Inspired by a visit to one of my favorite Mediterranean restaurants, I created my own version of the pita pizza. This simple recipe is a kaleidoscope of flavors that melt in your mouth.
Flatbread pita (2) 8″ rounds
1/2 eggplant, chopped
1/2 green bell pepper, chopped
1/2 red bell pepper, chopped
1 cup spinach
3-4 slices of sundried tomato, chopped
4-5 kalamata olives, chopped
1 small tomato, chopped
1/2 cup baba ganoush
Preheat oven to 350 degrees. Roast eggplant and peppers in baking dish for 15 minutes. In a saute pan, heat up spinach and sundried tomato with 2 Tbsp water. Drain and set aside. Leave the veggies in the oven and add the pita bread, on ungreased cookie sheet. Bake veggies and pita bread 5-7 minutes or until pita starts to brown. Remove everything from oven and begin assembling pizzas.

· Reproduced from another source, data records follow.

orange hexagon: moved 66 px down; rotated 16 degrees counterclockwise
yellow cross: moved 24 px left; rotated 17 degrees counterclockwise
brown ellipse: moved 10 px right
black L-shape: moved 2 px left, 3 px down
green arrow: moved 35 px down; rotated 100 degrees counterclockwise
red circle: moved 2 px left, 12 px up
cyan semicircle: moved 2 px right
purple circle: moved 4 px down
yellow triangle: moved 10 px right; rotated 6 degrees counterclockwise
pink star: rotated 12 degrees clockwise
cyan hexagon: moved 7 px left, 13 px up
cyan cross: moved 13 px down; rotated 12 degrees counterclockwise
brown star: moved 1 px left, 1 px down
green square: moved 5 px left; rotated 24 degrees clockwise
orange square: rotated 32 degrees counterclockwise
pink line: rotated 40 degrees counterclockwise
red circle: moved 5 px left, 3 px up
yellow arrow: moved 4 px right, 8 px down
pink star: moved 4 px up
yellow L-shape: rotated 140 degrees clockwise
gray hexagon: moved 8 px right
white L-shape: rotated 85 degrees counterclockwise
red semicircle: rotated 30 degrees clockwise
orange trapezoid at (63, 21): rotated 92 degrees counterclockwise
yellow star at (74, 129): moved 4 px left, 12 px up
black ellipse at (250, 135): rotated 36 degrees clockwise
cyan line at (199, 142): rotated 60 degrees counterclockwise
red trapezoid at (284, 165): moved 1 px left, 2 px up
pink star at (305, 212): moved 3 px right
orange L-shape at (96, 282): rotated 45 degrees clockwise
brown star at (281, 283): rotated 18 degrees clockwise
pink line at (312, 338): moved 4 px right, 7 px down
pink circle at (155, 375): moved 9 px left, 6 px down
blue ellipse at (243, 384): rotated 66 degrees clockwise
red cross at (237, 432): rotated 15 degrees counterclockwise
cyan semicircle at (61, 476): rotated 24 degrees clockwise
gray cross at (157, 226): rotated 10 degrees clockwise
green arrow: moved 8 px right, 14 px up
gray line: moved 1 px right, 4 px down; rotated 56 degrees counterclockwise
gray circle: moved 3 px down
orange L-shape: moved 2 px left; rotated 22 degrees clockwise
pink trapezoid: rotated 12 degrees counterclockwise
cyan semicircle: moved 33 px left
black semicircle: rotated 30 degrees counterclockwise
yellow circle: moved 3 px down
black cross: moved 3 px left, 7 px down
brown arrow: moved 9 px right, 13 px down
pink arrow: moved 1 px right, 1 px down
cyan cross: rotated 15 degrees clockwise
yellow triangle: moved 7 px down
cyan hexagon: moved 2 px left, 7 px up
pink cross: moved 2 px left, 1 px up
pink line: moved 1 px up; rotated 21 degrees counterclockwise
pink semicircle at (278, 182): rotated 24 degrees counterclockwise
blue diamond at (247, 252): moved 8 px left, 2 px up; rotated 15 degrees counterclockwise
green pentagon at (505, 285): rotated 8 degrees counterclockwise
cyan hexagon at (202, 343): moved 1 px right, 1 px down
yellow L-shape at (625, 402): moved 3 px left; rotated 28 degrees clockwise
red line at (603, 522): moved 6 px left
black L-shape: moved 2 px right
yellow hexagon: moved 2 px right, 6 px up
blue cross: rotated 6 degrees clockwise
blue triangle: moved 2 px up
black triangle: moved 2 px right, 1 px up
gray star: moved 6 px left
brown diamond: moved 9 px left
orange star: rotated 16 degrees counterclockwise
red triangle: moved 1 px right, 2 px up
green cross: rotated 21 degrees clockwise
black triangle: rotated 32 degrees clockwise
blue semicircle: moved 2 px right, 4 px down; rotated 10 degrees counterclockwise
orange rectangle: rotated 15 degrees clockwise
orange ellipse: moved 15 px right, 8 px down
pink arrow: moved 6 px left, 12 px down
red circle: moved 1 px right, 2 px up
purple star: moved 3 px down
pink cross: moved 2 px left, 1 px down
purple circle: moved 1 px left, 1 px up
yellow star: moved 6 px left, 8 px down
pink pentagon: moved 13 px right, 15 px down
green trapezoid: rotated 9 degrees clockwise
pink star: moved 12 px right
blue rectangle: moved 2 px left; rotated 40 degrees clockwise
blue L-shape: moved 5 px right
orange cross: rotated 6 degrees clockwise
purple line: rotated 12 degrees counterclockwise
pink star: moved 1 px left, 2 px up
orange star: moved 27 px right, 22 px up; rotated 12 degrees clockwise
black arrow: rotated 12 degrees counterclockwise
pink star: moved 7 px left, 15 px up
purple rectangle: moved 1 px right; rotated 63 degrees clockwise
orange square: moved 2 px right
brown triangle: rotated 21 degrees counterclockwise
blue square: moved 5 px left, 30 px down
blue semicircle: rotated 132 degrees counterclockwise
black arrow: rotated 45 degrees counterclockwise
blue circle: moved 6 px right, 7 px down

Spread the pita generously with baba ganoush. Pile on all of the veggies: eggplant, peppers, spinach, sun-dried tomatoes, olives, and tomato. Return to oven on Broil for 2-3 minutes. Remove from oven and let cool on pan for 3 minutes. Serves 2-3. Note: I make my own baba ganoush but you can certainly use a store-bought version as well. Making your own allows you to control the presence of oil and other preservatives, but both will certainly work for this recipe.